Die EZB geht allerdings davon aus, dass sie in Zeiten einer normalen wirtschaftlichen Entwicklung die allgemeinen Finanzierungsbedingungen und letztendlich die gesamtwirtschaftliche Entwicklung und die Inflation durch Festlegung ihrer kurzfristigen Leitzinsen tatsächlich steuert. Werden die Leitzinsen verändert, so die Aussage der EZB, dann wirkt sich dies auf die Höhe der Zinssätze aus, zu denen Geschäftsbanken ihren Kunden Kredite gewähren. Die EZB betont aber regelmäßig, dass ihre Geldpolitik nicht in der Lage ist, monetäre Krisen zu bewältigen, die durch strukturelle Verwerfungen verursacht werden.


Um Zinsen und Liquidität der Banken zu beeinflussen verwendet die EZB folgende Instrumente:

  • Sie variiert die Zinssätze, zu denen Geschäftsbanken von ihr Geld leihen können, das die EZB selbst schafft: Refinanzierungsgeschäfte. Der Hauptrefinanzierungssatz, dh. Zinssatz für Hauptrefinanzierungsgeschäfte, ist der wichtigste Zinssatz der EZB.
  • Sie variiert den Einlagesatz, den Geschäftsbanken von der EZB bezahlt bekommen, wenn sie Geld bei ihr anlegen: Einlagefaszilitäten. Bis zur Finanzkrise haben die Geschäftsbanken von ihrem Recht, bei der EZB Geld anzulegen und dafür Zinsen zu erhalten, keinen Gebrauch gemacht.
  • Sie könnte die Pflicht der Banken zur Hinterlegung von Mindestreserven variieren, was sie aber nicht tut.
  • In ihrer Offenmarktpolitik kauft und verkauft sie Wertpapiere, nicht zuletzt Staatsanleihen, um dem Markt auf direktem Weg Geld zuzuführen oder zu entziehen. Aber sie gewährt Staaten grundsätzlich keinen Kredit.
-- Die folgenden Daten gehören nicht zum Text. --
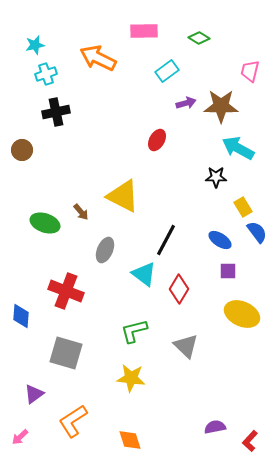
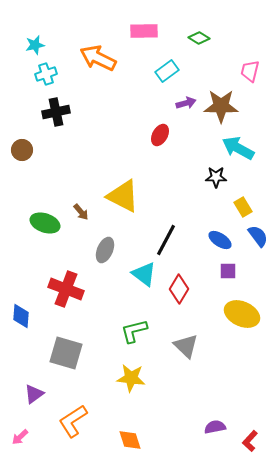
red ellipse: moved 3 px right, 5 px up
blue semicircle: moved 1 px right, 4 px down
red cross: moved 2 px up
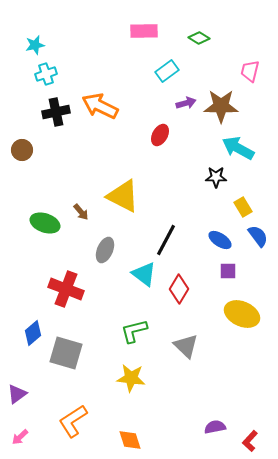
orange arrow: moved 2 px right, 48 px down
blue diamond: moved 12 px right, 17 px down; rotated 45 degrees clockwise
purple triangle: moved 17 px left
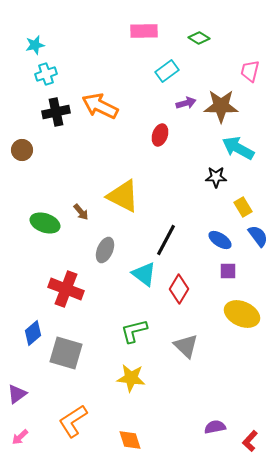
red ellipse: rotated 10 degrees counterclockwise
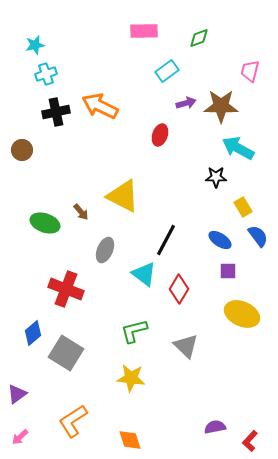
green diamond: rotated 50 degrees counterclockwise
gray square: rotated 16 degrees clockwise
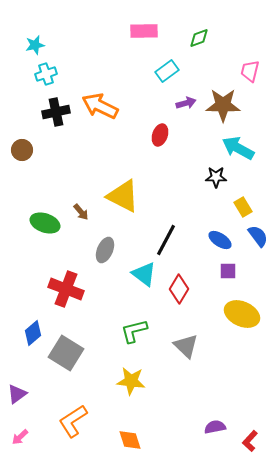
brown star: moved 2 px right, 1 px up
yellow star: moved 3 px down
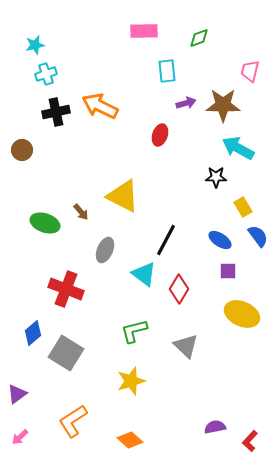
cyan rectangle: rotated 60 degrees counterclockwise
yellow star: rotated 24 degrees counterclockwise
orange diamond: rotated 30 degrees counterclockwise
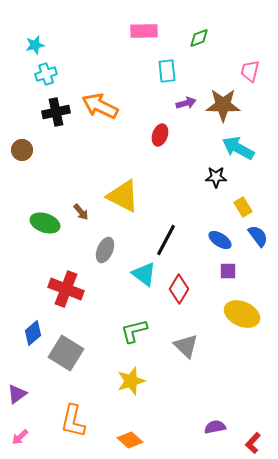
orange L-shape: rotated 44 degrees counterclockwise
red L-shape: moved 3 px right, 2 px down
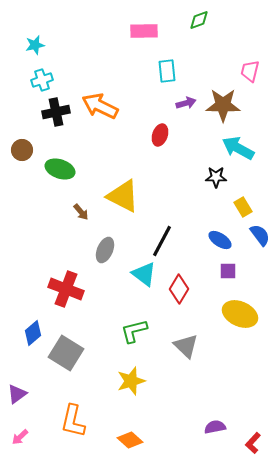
green diamond: moved 18 px up
cyan cross: moved 4 px left, 6 px down
green ellipse: moved 15 px right, 54 px up
blue semicircle: moved 2 px right, 1 px up
black line: moved 4 px left, 1 px down
yellow ellipse: moved 2 px left
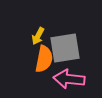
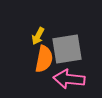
gray square: moved 2 px right, 1 px down
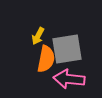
orange semicircle: moved 2 px right
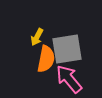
yellow arrow: moved 1 px left, 1 px down
pink arrow: rotated 44 degrees clockwise
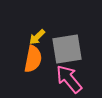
yellow arrow: rotated 18 degrees clockwise
orange semicircle: moved 13 px left
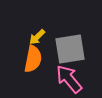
gray square: moved 3 px right
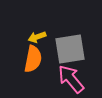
yellow arrow: rotated 24 degrees clockwise
pink arrow: moved 2 px right
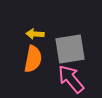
yellow arrow: moved 2 px left, 3 px up; rotated 24 degrees clockwise
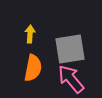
yellow arrow: moved 5 px left; rotated 90 degrees clockwise
orange semicircle: moved 9 px down
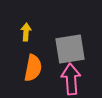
yellow arrow: moved 4 px left, 2 px up
pink arrow: rotated 36 degrees clockwise
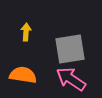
orange semicircle: moved 10 px left, 7 px down; rotated 92 degrees counterclockwise
pink arrow: rotated 52 degrees counterclockwise
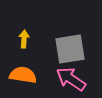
yellow arrow: moved 2 px left, 7 px down
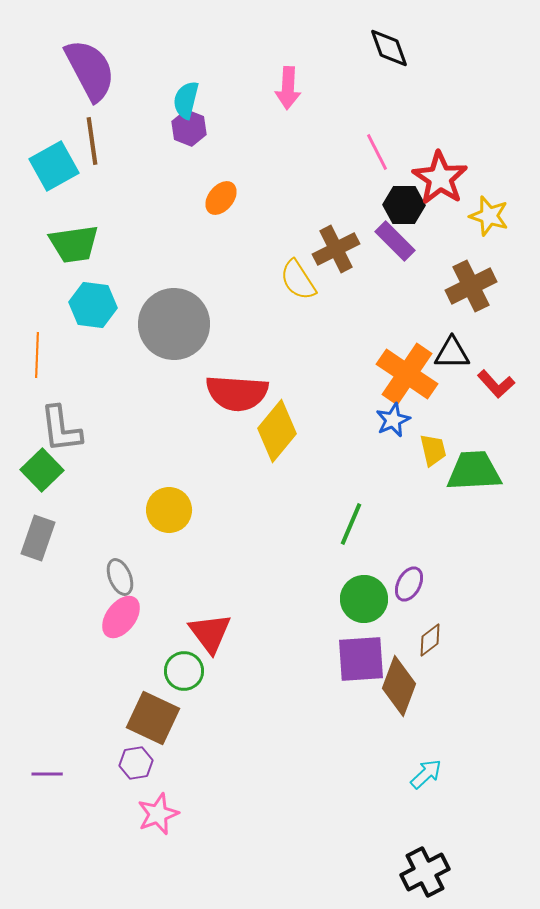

Wenn Staaten neue Kredite aufnehmen wollen, müssen sie dies auf dem freien Kapitalmarkt tun, der mit dem Zinssatz ihre individuelle Bonität bewertet.


Ein Vergleich der Zinsen in Deutschland (Dia7.9.2 und Dia7.9.3) zu zwei verschiedenen Zeitpunkten illustriert die Zinssätze der EZB im Umfeld der Kreditzinsen: September 2008, der konjunkturelle Höhepunkt vor der Finanzkrise, und Januar 2010, der Tiefpunkt inmitten der Finanzkrise:

                                                                                Sept. 2008        Jan. 2010.

    Kreditzinsen

        Überziehungszinsen Priv. Haushalte        11,98%            10,33%

        Hypothekenzinsen Priv. Haushalte            5,45%               4,08%

        Überziehungszinsen Unternehmungen     7,26%               4,70%

        Kreditzinsen Unternehmungen 

        bis 1. Mio.€                                                      6,46%               3,19%

    Geldmarktzinsen

        EURIBOR (3-Monatsgeld)                            5,0%                 0,7%

        EONIDA (Tagesgeld)                                    4,3%                 0,3%

    Zentralbankzinsen

        Basisgeld Bundesbank                                  3,19%               0,12%

        Hauptrefinanzierungssatz EZB                   4,25%               1,00%

        Einlagesatz EZB                                             3,25%               0,25%


Im Gefolge der Finanzkrise haben sich die Leitzinsen der EZB jedoch einer effektiven Untergrenze genähert – dem Punkt, an dem eine weitere Senkung der Leitzinsen keine oder nur geringe Wirkung erzielen würde. Aus diesem Grund hat die EZB Sondermaßnahmen ergriffen, um den Risiken einer zu lang anhaltenden Phase niedriger Inflation zu begegnen (Deflation) und die Inflation mittelfristig wieder auf ein Niveau von „unter, aber nahe 2%“ anzuheben: den Ankauf von gesicherten Vermögenstiteln auf dem offenen Markt.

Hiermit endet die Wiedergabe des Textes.